Is there support for these APIs in Windows systems as well?

Yes, but unfortunately only for WDDM driver model GPUs, which your Tesla T4 being a Tesla card only supports TCC driver model IIRC (more information about WDDM/TCC driver model can be found in the link below). This feature is supported on this GPU on native Linux platforms though if that’s an option for you. As to when or if this feature will be supported on TCC, I cannot say at this time, but I can say we’re actively looking into some options!

NVIDIA-SMI Documentation - Look for the Driver Model section.

Hope this helps, good luck!

Thanks @Cory.Perry for the super fast answer. Much appreciated!.

Is there any place where I could see which GPUs support the WDDM driver model? Is there a general rule or should I check per GPU type?
From peeking at the nvidia-smi documentation you sent, it seems that TCC is more for compute-related GPUs while WDDM is more for graphics. Does it mean that any data-center GPU will not support the WDDM driver model?
It also seems that WDDM driver model has some disadvantages compared to TCC in performance.

I really hope you’ll manage to add support for these amazing features to the TCC driver model as well.

Thanks again and I’ll be waiting for any news regarding this in the future!

Thanks @Cory.Perry for the super fast answer. Much appreciated!.

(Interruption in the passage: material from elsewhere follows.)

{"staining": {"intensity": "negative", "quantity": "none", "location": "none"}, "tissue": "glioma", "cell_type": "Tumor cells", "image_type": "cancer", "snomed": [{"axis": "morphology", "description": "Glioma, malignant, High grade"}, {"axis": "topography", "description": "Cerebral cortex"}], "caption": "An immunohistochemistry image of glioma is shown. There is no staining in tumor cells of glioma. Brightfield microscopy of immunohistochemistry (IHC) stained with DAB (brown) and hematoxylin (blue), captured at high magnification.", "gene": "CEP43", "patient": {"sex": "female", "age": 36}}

No worries, happy to help!

Is there any place where I could see which GPUs support the WDDM driver model?

If you look at the nvidia-smi output, you can see the current driver model. With admin priviledges you can change the driver model on some GPUs, but IIRC all “Tesla” branded models do not support changing the driver model, but I don’t recall if that’s entirely accurate. I do know Quadro GPUs support switching driver models, and I believe drivers today require the GPU to have a display head (ability to connect to a screen, though an actual connection to a screen is not required) in order to use WDDM.

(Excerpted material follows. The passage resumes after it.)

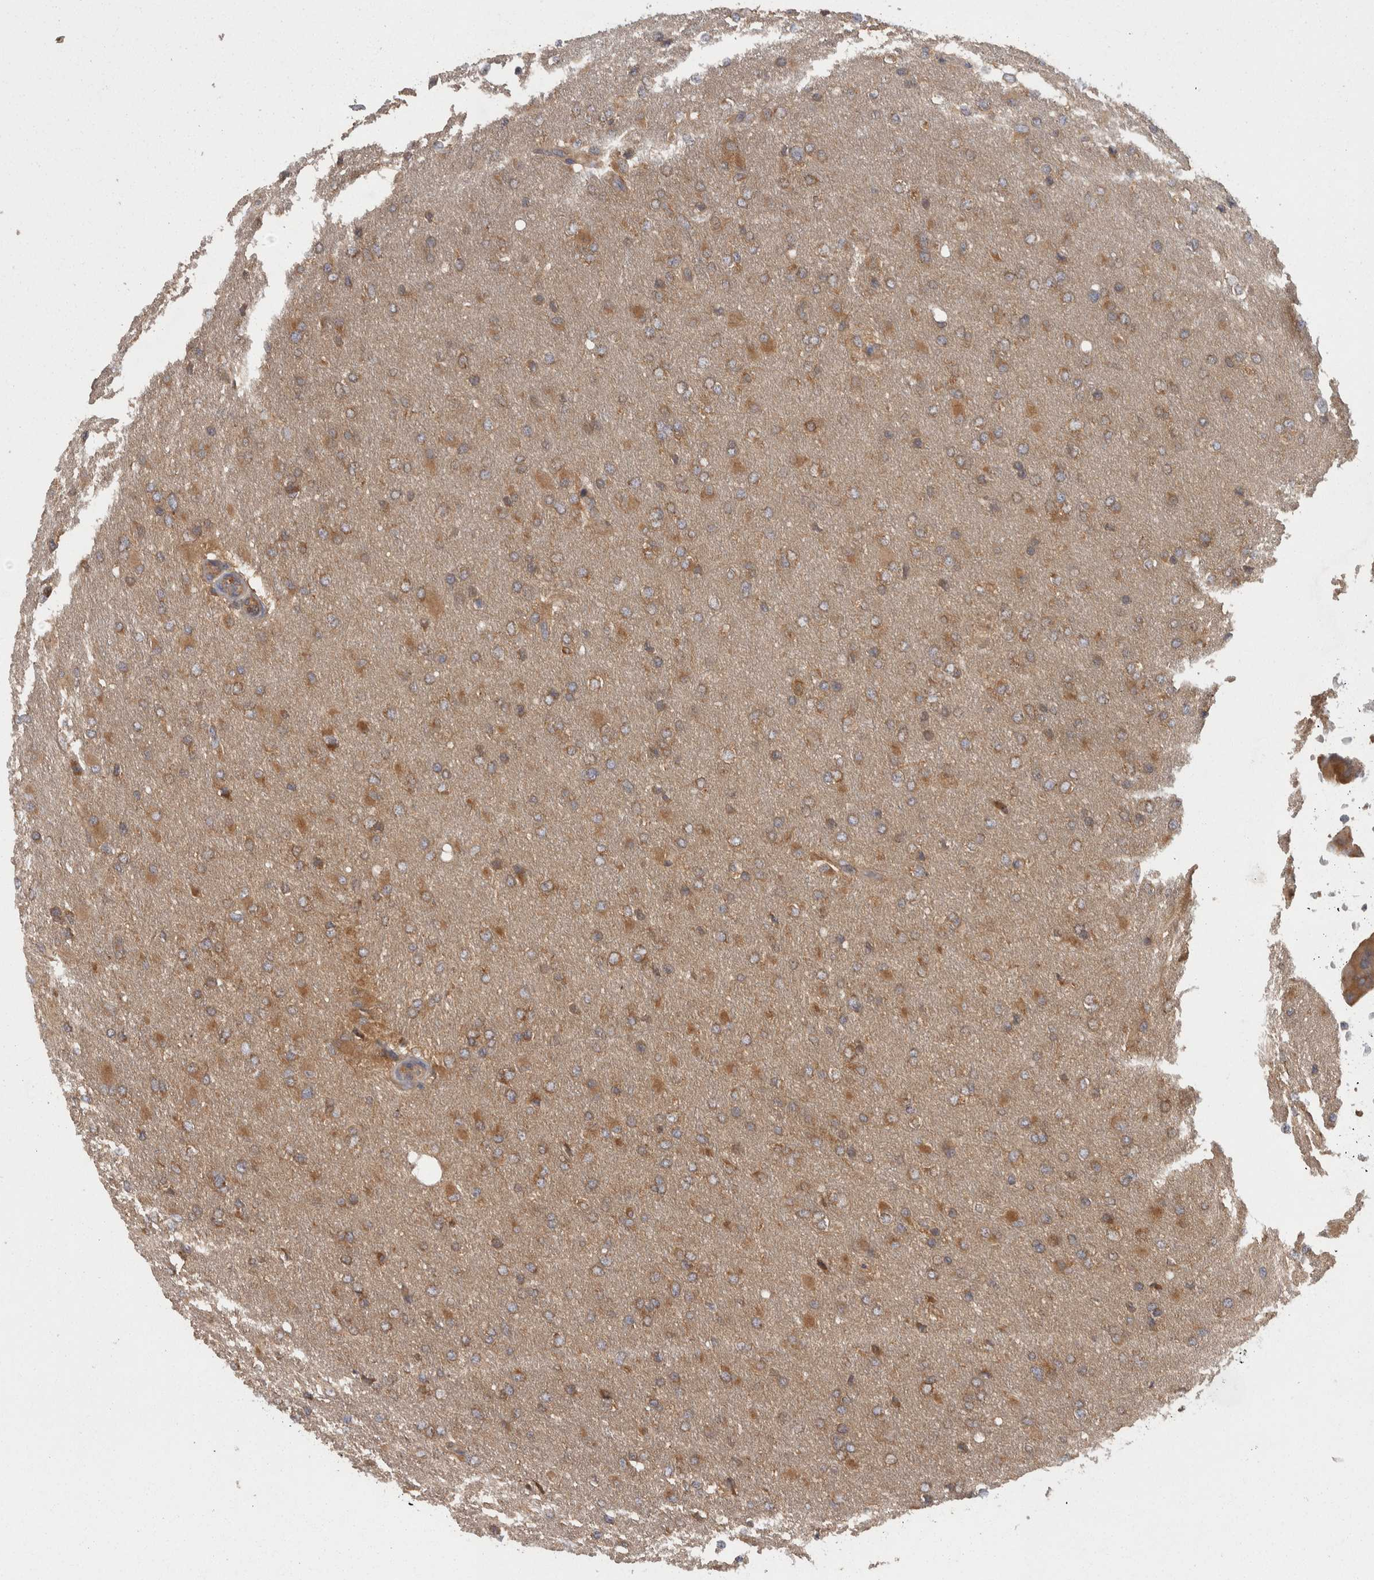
{"staining": {"intensity": "moderate", "quantity": ">75%", "location": "cytoplasmic/membranous"}, "tissue": "glioma", "cell_type": "Tumor cells", "image_type": "cancer", "snomed": [{"axis": "morphology", "description": "Glioma, malignant, High grade"}, {"axis": "topography", "description": "Cerebral cortex"}], "caption": "Glioma stained with a brown dye shows moderate cytoplasmic/membranous positive staining in approximately >75% of tumor cells.", "gene": "SMCR8", "patient": {"sex": "female", "age": 36}}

It also seems that WDDM driver model has some disadvantages compared to TCC in performance.

Most of the documentation surrounding TCC and WDDM touting lower performance are typically fairly old in my experience. Current drivers in WDDM can achieve comparative performance on par with TCC, and newer CUDA features like WSL support, these VMM apis, and many many more are only available on WDDM. For more up-to-date information on performance of WDDM, check out this other blog post by one of our lead CUDA Windows engineers, linked below! This blog post is mostly related to WSL, but there is information here about WDDM performance as well, and much of the performance benefits (and more) apply to native Windows WDDM as well. That all said, WDDM is a very different driver model from what most are used to with TCC and native Linux, and there are some caveats and pitfalls that one might run into. Most of these issues fall outside our CUDA Programming Model as defined (like buffering launches until synchronization rather than immediately). See the programming guide below for more information. I believe there’s also a few GTC presentations that go over WDDM performance tips as well that might be beneficial in this regard.

I really hope you’ll manage to add support for these amazing features to the TCC driver model as well.

Keep an eye out :)

Hope this helps, good luck and let us know if you have any other questions!